Marilyn took up the lead in the old double-act of good-cop, bad-cop, leaned forward and gave her best gooey-eyed concerned-mummy look. “It's all right, I can see you're hurting.” She reached out her hand and laid it on the girl's bare arm. “You can trust me. I promise. Just tell us something, anything.” Another smile, warmer still. “What's your name, sweetheart?”

“Ana.”

Marilyn nodded. “We're here to help you, Ana, not accuse you of anything. You've done nothing wrong, but you must have witnessed what happened to the man, the one in uniform?”

Ana nodded.

“So, who was he?”

“Militia. Who else would he be?”

Marilyn stopped patting the girl's arm and looked across to Tears. “Militia? What does that mean, Ana? And Maidley. You mentioned this man, Maidley? Was he the man in the sewer?”

“Maidley's not militia. You know he's not, so stop trying to fool me, it's not going to work. You're Silencers, aren't you? Or at least you work for them, so stop with all of this and let me speak to them.”

“We're police,” said Tears, his voice sounding bored. “We told you before, we're detectives. So you stop trying to make a fool of us and tell us who the bloody hell you are and what you were doing down in that sewer!”

The spring snapped at that moment. Ana came over the table like a wild beast, fingers spread out like claws. She screamed, gripped Marilyn around the throat, pushing her over her chair, both of them hitting the ground hard.
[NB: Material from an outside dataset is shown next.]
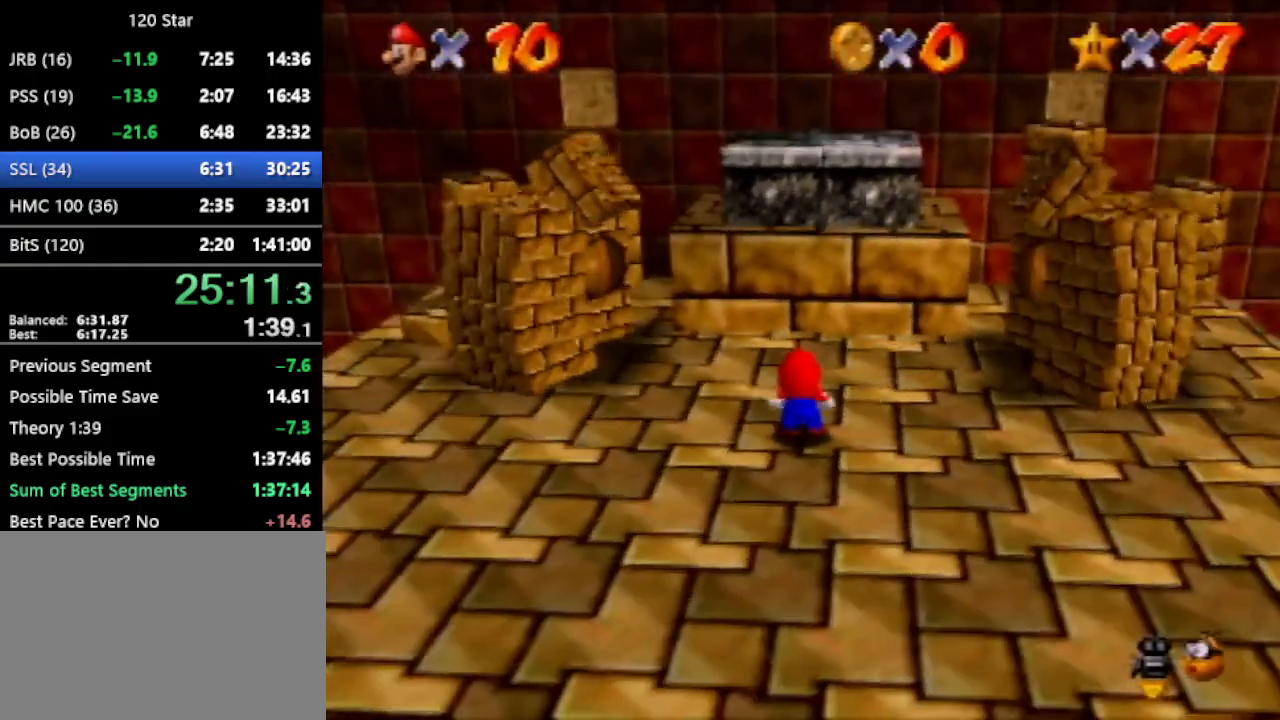
{"buttons": ["A"], "left_stick": "right", "events": [[500, "left_stick", "right"]]}
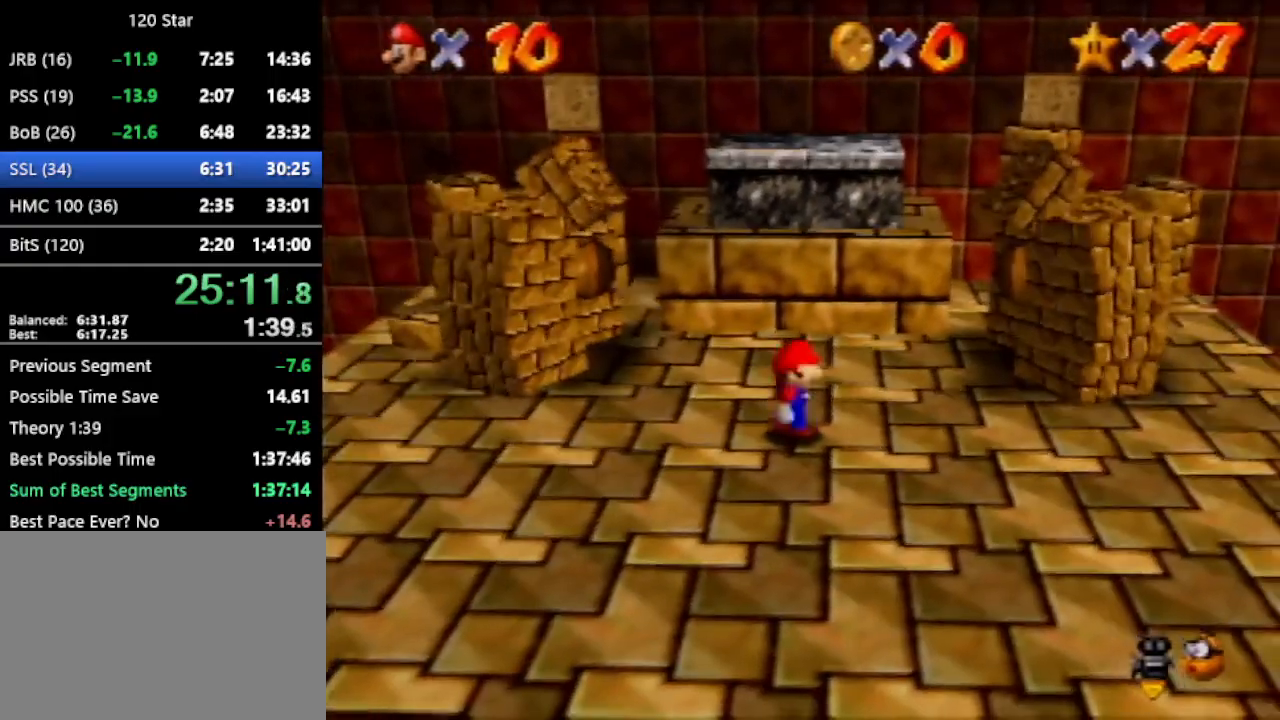
{"buttons": ["A"], "left_stick": "right", "events": []}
Tears kicked back his own chair, caught the girl by the hair and yanked her backwards. Marilyn was screeching, long vicious-looking welts across her throat, blood beading where the girl's nails had punctured flesh.

Ana turned in Tears' grip, held onto his hand and twisted it. He gushed wind and yelped as she slammed her knee into his groin. The nausea hit him like a wave, and he bent double, eyes springing water and everything out of focus. He staggered away, groping for the table edge. He thought he could sense Marilyn trying to get to her feet. He fell on his backside, sat there, winded, trying to catch his breath and stop himself from throwing up. Through the tears he saw the girl kick his colleague hard under the chin. This wasn't good. The girl was more than feral; she was out of control.

He put his palms on the ground and pushed himself up just as the girl put her hand on the door handle. He pulled out his gun. “I wouldn't do that.”

She looked at him, then at the gun. In that instant, the fight went out of her and her shoulders relaxed. Then she did a very curious thing.

She smiled.

Five

The cold bit deep. Jude shivered, holding himself, rubbing his bare arms vigorously, trying to get the blood to circulate and bring some semblance of life back to his limbs. Father appeared immune, striding ahead, cutting through the water like a great ship, a miniature tidal wave following in his wake.

“Slow down, for God's sake,” hissed Jude.

Father craned his neck around and glared. “We've been down here long enough, Jude. It's best if we get out of here before nightfall. We haven't got any torches and the thought of being down here with an army of rats…” He shuddered. “No thanks. Now, come on.”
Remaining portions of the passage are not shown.